Dans un monde où le capitalisme, comme structure économico-sociale, est de plus en plus répandu, les frictions et étincelles sont autant susceptibles de venir de l’intérieur que de l’extérieur. Avec We are not going back (2019), le chorégraphe syrien Mithkal Alzghair (Cie Hek-Ma) questionne la corporéité de cette réalité. Sur une scène dépouillée, cinq danseurs — Annamaria Ajmone, Mirte Bogaert, Judit Dömötör, Yannick Hugron et Samil Taskin — évoluent lentement mais sans répit. Gestes ondoyants, visages neutres, parfois gracieux, parfois chancelants ou heurtés, les corps dessinent un paysage humain. Comme au ralenti. Ou comme une foule pacifique et déterminée face à un mur, face à la police. Histoire de corps sous surveillance, de corps contrôlés, avec We are not going back Mithkal Alzghair interroge l’empreinte de la surveillance sur les corps. L’emprise de la sécurité sur l’humanité de chaque individu. Mais pour autant, les corps n’en continuent pas moins de se mouvoir.

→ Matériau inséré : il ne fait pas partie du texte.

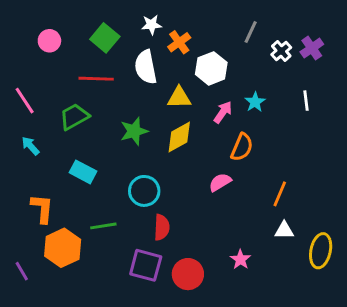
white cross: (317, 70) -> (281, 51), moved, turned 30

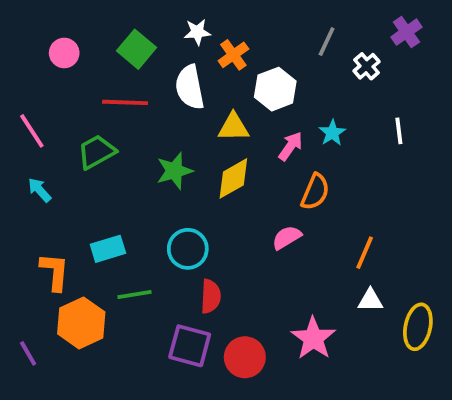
purple cross: (312, 48) -> (406, 32), moved
cyan rectangle: (83, 172) -> (108, 249), moved, turned -45
pink star: (240, 259) -> (313, 338), size x1.6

We are not going back de Mithkal Alzghair : la danse des corps sous surveillance
Déplacements surveillés à l’intérieur d’un système, ou migrations pour échapper à un système policier particulier — pour mieux en retrouver un autre… Les sociétés contemporaines entretiennent des liens ambigus à la liberté de mouvement. Désirés, non désirés… Dans cette économie du mouvement, les personnes migrantes occupent une place particulière. Avec d’un côté la structuration autour de valeurs remparts comme la liberté et l’égalité, et de l’autre la mise en place de mécanismes de surveillance toujours plus serrés. Vivant en France depuis 2010, la danse de Mithkal Alzghair est hantée par la réalité, politique et sociale. Telle qu’elle se manifeste ou s’empare de chacun, au quotidien. Mais elle est aussi traversée par une recherche d’équilibre. « De la violence vers le soin des autres, de l’abandon à la lutte, du conflit vers l’harmonie, il n’y a que de minces frontières ». Des frontières que questionne Mithkal Alzghair.
Des déplacements entravés à la réinvention d’une liberté de mouvements utopique
Sur une création musicale de Shadi Khries, les corps semblent danser ce rapport ambivalent au monde. Musicien d’origine jordanienne, Shadi Khries oscille entre rythmes électros pulsés et instruments acoustiques (oud, bouzouki). Avec des nappes aériennes, inspirées par le désert. Et du corps sous contrôle, surveillé, quadrillé, au corps cherchant une forme d’humanité plus souple, We are not going back explore les possibles. Lieu de démonstration, de lutte, sur scène se dévoilent soudain les idéologies corporelles progressivement acceptées, au nom de la sécurité. Ces gestes susceptibles de menacer l’intégrité, mais que chacun finit pourtant par adopter. Comme le fait de de s’exposer quotidiennement au contrôle des regards, des armes ou des machines. Mobilisant cinq danseurs de nationalités différentes, tous semblent converger vers un même idéal de liberté. Un désir d’autant plus fort que se renforcent les barbelés, à travers le monde.
À découvrir en première internationale au festival Montpellier Danse 2019.